**Your instructions**
Below are entries. Copy exactly the lines running from the line that holds "1: (29, 673, 6.23)" to the line that holds "18: (633, 304, 11.19)", with both ends included.

**Records provided**
====
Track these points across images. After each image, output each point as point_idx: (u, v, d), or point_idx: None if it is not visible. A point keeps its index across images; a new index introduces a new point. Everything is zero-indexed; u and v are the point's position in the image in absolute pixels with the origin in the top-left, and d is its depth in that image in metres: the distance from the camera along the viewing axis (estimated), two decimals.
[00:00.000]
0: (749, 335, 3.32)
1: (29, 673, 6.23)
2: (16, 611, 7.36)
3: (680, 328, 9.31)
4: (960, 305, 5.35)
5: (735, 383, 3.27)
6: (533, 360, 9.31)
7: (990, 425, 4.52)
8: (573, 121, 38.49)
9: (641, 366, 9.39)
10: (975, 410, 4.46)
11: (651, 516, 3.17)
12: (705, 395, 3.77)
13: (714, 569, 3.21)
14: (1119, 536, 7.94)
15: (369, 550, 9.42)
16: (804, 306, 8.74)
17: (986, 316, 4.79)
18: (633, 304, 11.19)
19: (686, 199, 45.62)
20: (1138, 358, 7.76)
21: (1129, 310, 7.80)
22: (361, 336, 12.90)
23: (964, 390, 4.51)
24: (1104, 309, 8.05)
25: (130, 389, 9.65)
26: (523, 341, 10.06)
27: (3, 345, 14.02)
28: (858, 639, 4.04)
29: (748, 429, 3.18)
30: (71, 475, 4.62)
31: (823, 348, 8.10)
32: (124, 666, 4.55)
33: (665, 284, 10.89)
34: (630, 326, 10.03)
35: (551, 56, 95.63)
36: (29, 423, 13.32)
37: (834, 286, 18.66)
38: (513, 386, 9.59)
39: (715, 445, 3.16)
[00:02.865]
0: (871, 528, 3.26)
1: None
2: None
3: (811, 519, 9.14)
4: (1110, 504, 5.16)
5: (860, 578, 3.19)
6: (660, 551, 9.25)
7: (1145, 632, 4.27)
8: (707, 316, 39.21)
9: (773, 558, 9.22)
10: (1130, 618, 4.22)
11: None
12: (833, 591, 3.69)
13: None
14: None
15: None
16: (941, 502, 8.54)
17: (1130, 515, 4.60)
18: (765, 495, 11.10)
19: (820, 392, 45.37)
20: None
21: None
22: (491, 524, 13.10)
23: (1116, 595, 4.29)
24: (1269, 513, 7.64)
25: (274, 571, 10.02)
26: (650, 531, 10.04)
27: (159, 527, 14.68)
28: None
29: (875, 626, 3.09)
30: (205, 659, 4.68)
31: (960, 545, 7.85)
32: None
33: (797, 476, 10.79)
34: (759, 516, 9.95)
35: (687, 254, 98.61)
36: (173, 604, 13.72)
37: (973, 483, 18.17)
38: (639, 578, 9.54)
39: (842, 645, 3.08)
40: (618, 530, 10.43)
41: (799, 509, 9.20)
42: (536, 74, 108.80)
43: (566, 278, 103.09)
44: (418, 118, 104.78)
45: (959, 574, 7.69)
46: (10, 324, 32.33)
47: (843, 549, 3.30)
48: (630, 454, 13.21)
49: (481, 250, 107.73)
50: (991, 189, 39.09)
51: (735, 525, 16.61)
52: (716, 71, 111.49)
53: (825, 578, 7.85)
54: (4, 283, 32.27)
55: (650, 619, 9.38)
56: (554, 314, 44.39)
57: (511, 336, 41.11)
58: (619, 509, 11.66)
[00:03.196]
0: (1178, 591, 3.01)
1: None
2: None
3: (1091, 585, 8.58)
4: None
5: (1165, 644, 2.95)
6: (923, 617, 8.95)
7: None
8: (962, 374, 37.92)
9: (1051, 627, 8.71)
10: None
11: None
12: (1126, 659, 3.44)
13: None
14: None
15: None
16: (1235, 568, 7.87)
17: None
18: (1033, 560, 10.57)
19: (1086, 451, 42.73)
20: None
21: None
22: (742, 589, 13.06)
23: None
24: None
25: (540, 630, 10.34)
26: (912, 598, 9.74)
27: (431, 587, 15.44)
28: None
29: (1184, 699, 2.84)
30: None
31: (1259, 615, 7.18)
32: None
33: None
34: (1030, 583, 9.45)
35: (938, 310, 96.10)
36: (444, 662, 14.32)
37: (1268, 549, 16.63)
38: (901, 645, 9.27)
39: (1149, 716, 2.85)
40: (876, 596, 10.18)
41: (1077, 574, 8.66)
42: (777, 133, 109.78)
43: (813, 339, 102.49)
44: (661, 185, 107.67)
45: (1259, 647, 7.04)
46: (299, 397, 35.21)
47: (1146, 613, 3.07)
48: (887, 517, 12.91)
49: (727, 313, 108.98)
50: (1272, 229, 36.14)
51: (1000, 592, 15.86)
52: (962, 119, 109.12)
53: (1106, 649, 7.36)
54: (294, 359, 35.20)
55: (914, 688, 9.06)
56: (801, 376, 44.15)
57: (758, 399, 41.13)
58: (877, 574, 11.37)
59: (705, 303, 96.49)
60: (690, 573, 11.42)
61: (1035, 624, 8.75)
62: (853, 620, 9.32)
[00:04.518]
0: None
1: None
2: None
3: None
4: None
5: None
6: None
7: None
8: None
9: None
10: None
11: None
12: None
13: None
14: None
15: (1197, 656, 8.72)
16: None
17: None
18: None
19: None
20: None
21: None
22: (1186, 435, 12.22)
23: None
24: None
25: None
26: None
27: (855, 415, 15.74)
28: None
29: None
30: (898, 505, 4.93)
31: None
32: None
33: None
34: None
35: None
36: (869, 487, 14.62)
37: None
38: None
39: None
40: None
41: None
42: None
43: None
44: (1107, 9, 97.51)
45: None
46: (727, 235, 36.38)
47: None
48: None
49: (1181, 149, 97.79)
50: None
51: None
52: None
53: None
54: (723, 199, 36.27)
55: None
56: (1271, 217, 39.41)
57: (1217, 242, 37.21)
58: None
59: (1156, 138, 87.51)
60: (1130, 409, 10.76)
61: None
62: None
====
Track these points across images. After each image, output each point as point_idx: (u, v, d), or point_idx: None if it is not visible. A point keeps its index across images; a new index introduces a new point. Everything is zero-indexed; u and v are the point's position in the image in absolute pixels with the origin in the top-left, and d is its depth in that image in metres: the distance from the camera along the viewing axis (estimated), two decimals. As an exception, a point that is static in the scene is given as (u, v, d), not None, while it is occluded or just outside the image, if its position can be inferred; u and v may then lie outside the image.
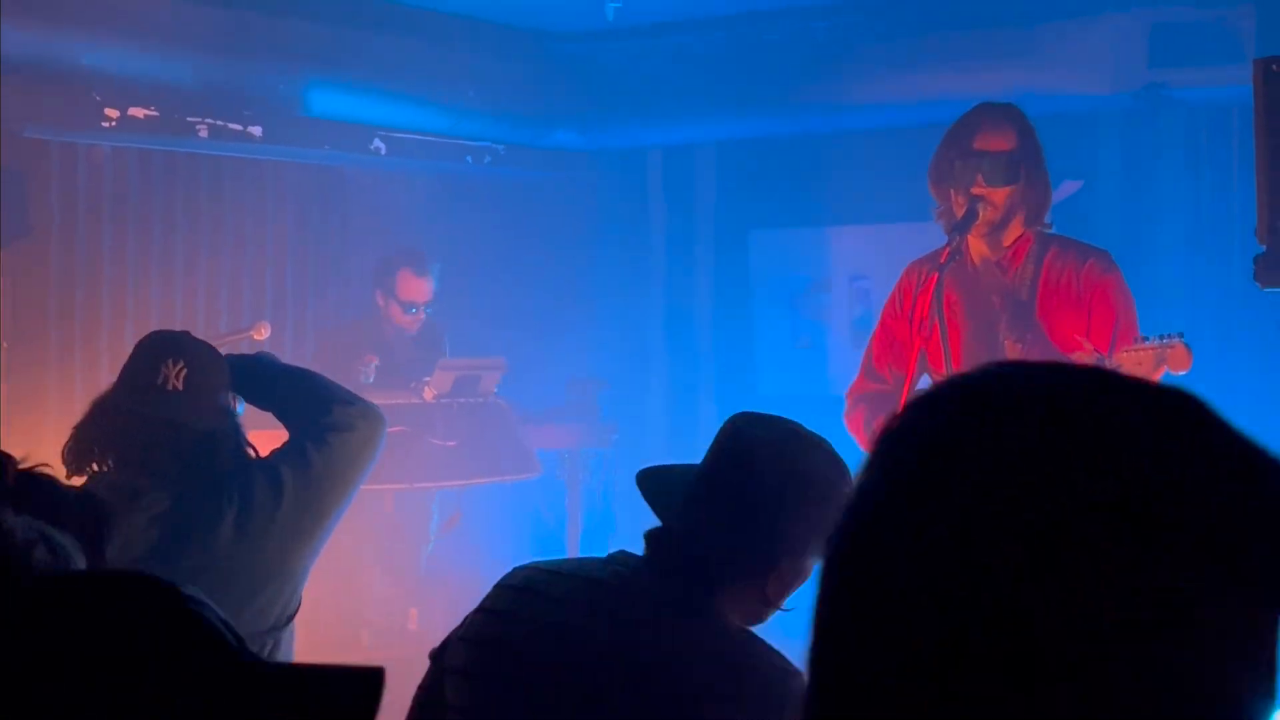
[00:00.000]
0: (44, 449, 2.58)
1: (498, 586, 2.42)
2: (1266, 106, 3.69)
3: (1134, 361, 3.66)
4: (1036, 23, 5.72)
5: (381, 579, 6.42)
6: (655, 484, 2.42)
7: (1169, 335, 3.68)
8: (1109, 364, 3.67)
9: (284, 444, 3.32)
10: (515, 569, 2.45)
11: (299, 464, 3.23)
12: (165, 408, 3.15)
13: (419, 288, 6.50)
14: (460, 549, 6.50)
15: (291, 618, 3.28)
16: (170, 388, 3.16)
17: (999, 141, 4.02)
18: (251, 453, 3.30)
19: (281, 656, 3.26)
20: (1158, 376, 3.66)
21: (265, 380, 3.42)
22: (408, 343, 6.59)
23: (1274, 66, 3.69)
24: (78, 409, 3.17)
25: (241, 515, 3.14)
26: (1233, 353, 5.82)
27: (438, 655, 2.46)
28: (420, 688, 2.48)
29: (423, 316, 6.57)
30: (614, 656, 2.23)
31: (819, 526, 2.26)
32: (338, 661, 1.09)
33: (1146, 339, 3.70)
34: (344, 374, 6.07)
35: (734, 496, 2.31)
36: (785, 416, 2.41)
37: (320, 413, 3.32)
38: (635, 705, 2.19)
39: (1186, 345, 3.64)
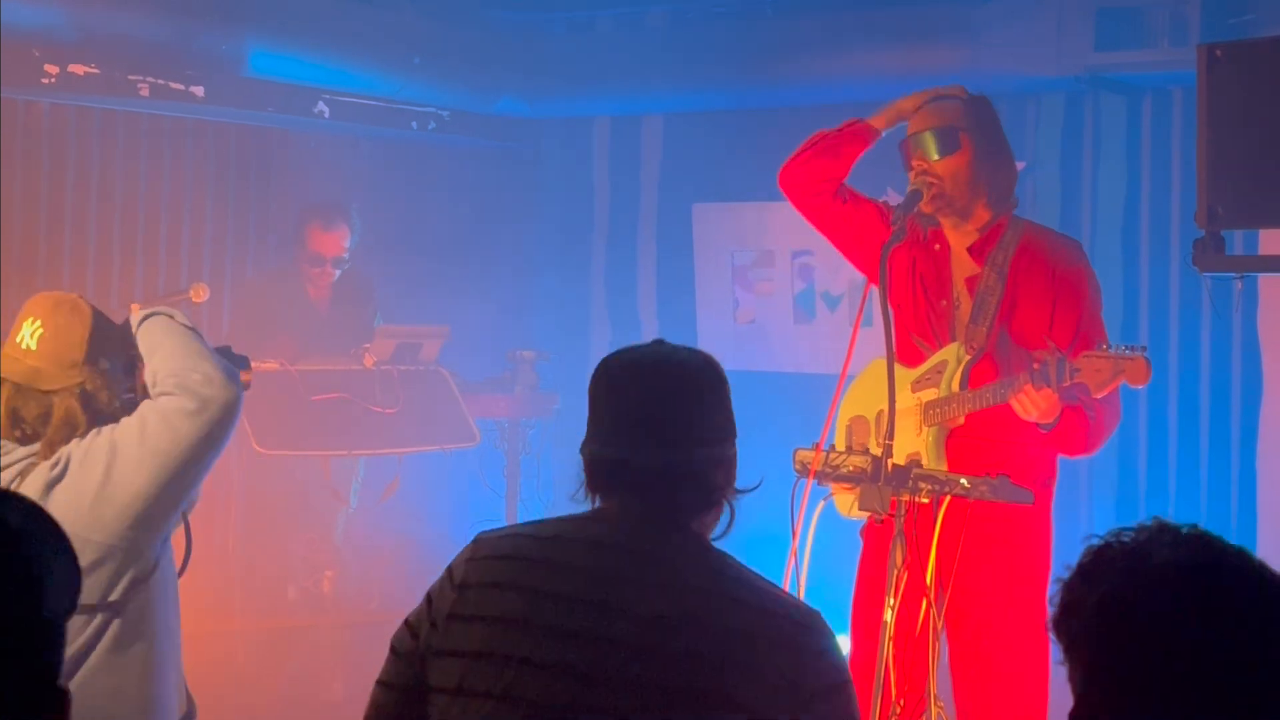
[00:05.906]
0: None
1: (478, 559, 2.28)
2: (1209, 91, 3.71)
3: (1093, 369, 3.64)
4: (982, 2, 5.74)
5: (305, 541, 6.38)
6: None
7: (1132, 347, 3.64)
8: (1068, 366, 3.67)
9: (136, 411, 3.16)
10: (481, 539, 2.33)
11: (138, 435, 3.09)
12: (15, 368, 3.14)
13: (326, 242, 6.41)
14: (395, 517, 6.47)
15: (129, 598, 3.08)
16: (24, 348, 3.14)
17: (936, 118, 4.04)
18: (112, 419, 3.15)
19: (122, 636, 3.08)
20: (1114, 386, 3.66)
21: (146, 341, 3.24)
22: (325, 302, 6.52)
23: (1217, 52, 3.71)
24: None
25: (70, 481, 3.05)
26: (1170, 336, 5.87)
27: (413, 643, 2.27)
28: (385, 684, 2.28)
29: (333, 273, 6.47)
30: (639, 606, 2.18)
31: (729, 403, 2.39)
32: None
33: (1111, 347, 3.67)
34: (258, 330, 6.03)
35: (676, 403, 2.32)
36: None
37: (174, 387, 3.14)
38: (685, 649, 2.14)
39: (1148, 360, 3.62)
====
**Task response**
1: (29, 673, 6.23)
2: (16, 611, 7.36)
3: (680, 328, 9.31)
4: (960, 305, 5.35)
5: (735, 383, 3.27)
6: (533, 360, 9.31)
7: (990, 425, 4.52)
8: (573, 121, 38.49)
9: (641, 366, 9.39)
10: (975, 410, 4.46)
11: (651, 516, 3.17)
12: (705, 395, 3.77)
13: (714, 569, 3.21)
14: (1119, 536, 7.94)
15: (369, 550, 9.42)
16: (804, 306, 8.74)
17: (986, 316, 4.79)
18: (633, 304, 11.19)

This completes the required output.